“There are some frogs that you have to simulate rain for or they won’t come out and breed,” Wiese said. “Other frogs, they just need to hear the sound of rain and the sound of lightening and thunder. That’s what sets off their hormones.”
Around since the 1980s in paperback form, most of today’s studbooks are in computerized databases. Basic information such as family tree, medical history, age and weight are entered by studbook keepers, then sent to a central location where the data is analyzed and converted into a “master plan” for breeding.
But the databases have their limitations. They aren’t updated quickly and don’t include the extra information from the dog-eared husbandry manuals on setting the optimal conditions for an animal’s breeding.
So zookeepers who rely on the databases might not know, for instance, that satanic leaf-tailed geckos like group sex, that fighting equals foreplay for giant leaf-tailed geckos or that expectant gecko moms should eat snails.
That could mean the difference between a sustainable population and extinction of a species, said Ed Diebold, director of animal collections at Riverbanks Zoo, one of the only zoos to successfully breed several species of geckos.
“Big populations out in the wild breed randomly,” Diebold said. “In captivity, usually these populations are considerably smaller than wild populations, which is why you can’t afford to allow animals to inbreed or breed along closely related lines. That’s why you have the studbooks.”
Careful planning among zoos may take some of the wild out of “the wild thing” but it also ensures that the most genetically diverse animals breed, said Steve Feldman, spokesman for the Association of Zoos and Aquarium, which oversees all studbooks.
“To paraphrase an old Jeff Foxworthy joke, it’s important that your family tree forks,” Feldman said. “This way we can have a genetically diverse population.”
It’s not exactly animals finding love online, but experts say matchmaking software for zoos is bringing together the single most important factor in ensuring the survival of animals – people
The Columbia zoo is one of about 20 chosen to test the ZIMS software once it becomes available. Walt Disney World, which manages one of the largest collections of studbooks in the U.S., will be another test site.
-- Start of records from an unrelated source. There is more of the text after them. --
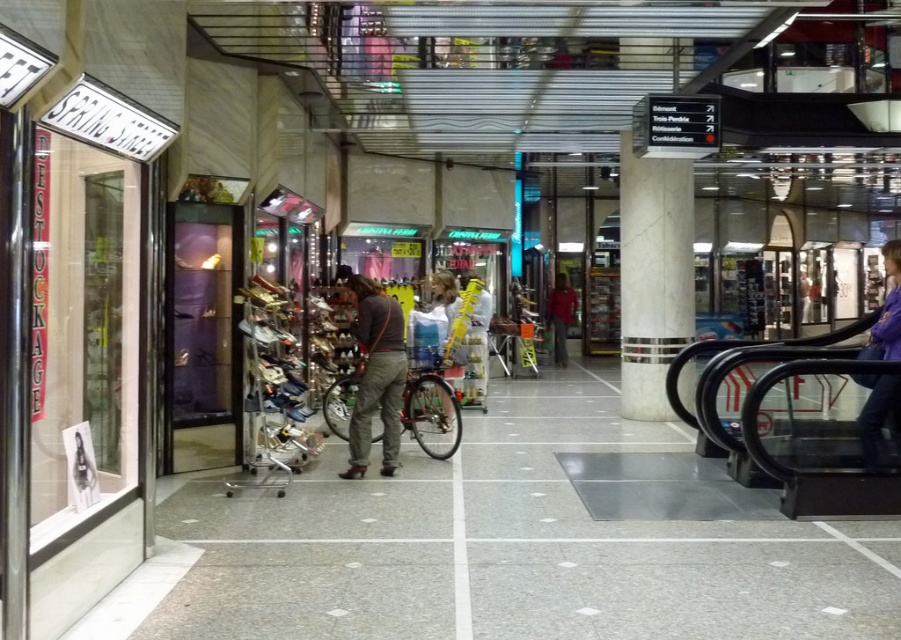
You are standing at the entrance of the shopping mall and want to reach the white marble pillar at center. According to the mall layout, in which direction should you walk from your current position?

The white marble pillar at center is located at point (653, 275), so you should walk towards the center of the mall to reach it.

You are a delivery person carrying a large box that is 1 meter wide. You need to navigate through the shopping mall and pass between the white marble pillar at center and the purple fabric jacket at lower right. Can your box fit through the space between them?

The white marble pillar at center occupies less space than the purple fabric jacket at lower right, so the space between them may be sufficient for the box to pass through. However, since the exact dimensions are not provided, it is recommended to measure the gap before proceeding.

Consider the image. You are standing in the shopping mall and want to move from point (624, 225) to point (333, 428). Which direction should you move in relation to the storefront with the glass facade displaying clothing?

You should move away from the storefront with the glass facade displaying clothing because point (624, 225) is closer to the storefront than point (333, 428).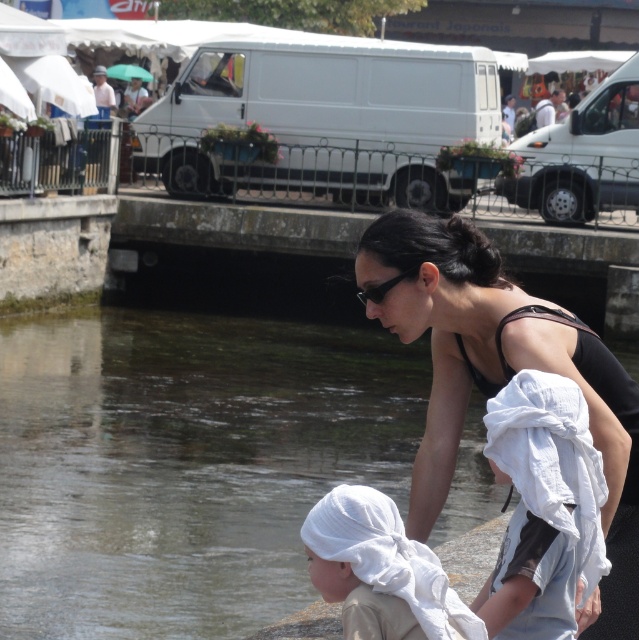
Is black matte tank top at upper center closer to the viewer compared to white cotton towel at lower center?

No, it is not.

Is black matte tank top at upper center above white cotton towel at lower center?

Yes.

The image size is (639, 640). In order to click on black matte tank top at upper center in this screenshot , I will do `click(498, 372)`.

Based on the photo, can you confirm if black matte tank top at upper center is positioned to the left of white cotton towel at lower left?

In fact, black matte tank top at upper center is to the right of white cotton towel at lower left.

Looking at this image, who is more distant from viewer, (373, 284) or (343, 515)?

Point (373, 284)

Between point (387, 296) and point (378, 532), which one is positioned in front?

Positioned in front is point (378, 532).

Identify the location of black matte tank top at upper center. (498, 372).

Image resolution: width=639 pixels, height=640 pixels. What do you see at coordinates (546, 500) in the screenshot?
I see `white cotton towel at lower center` at bounding box center [546, 500].

Who is shorter, white cotton towel at lower center or white cotton towel at lower left?

white cotton towel at lower left is shorter.

I want to click on white cotton towel at lower center, so click(546, 500).

At what (x,y) coordinates should I click in order to perform the action: click on white cotton towel at lower center. Please return your answer as a coordinate pair (x, y). Looking at the image, I should click on (x=546, y=500).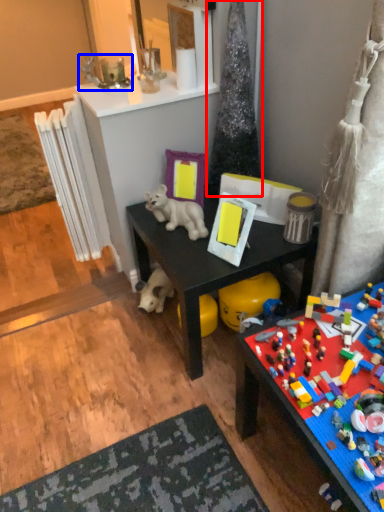
Question: Which object appears closest to the camera in this image, christmas tree (highlighted by a red box) or toy (highlighted by a blue box)?

Choices:
 (A) christmas tree
 (B) toy

Answer: (A)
“Studbooks are the key to our long-term breeding plans,” said John Lehnhardt, animal operations director at Disney’s Animal Kingdom in Orlando, Fla. “We want to ensure that these endangered species are here for the future and that’s really what the studbooks are all about. What we’re trying to do is maintain a savings account in species.”
Disney manages about 27 studbooks, like the one for the African elephant. It also holds one of the nation’s largest herds of elephants, which includes a female elephant recently sent to Disney World from Riverbanks Zoo. Keepers remain hopeful that Tumpe is a good match for the young bull that’s already fathered a few calves through artificial insemination.
“She is now cohabitating with a very handsome young male,” Lehnhardt said. “We have put these two together in the hopes that we’ll have some success.”
“It’s really about us gathering the best scientific information we can get to make the best decisions about the long-term viability of our populations,” Wiese said.
Men and women rattling are different. So assorted that they crapper nearly be titled assorted species. Well, maybe I’m exaggerating. However, there are base differences in mentality scheme and manufacture in girls vs. boys.
Both males and females move soured with a base click tids link now “female brain”. Then a testosterone inflate in the 8th hebdomad burns of the “communication centers” of the mentality to nearly null patch spurring ontogeny in sections that command stimulate and aggression. As a consequence, girls are more fascinated in supply games and act patch boys poverty to savvy and separate around.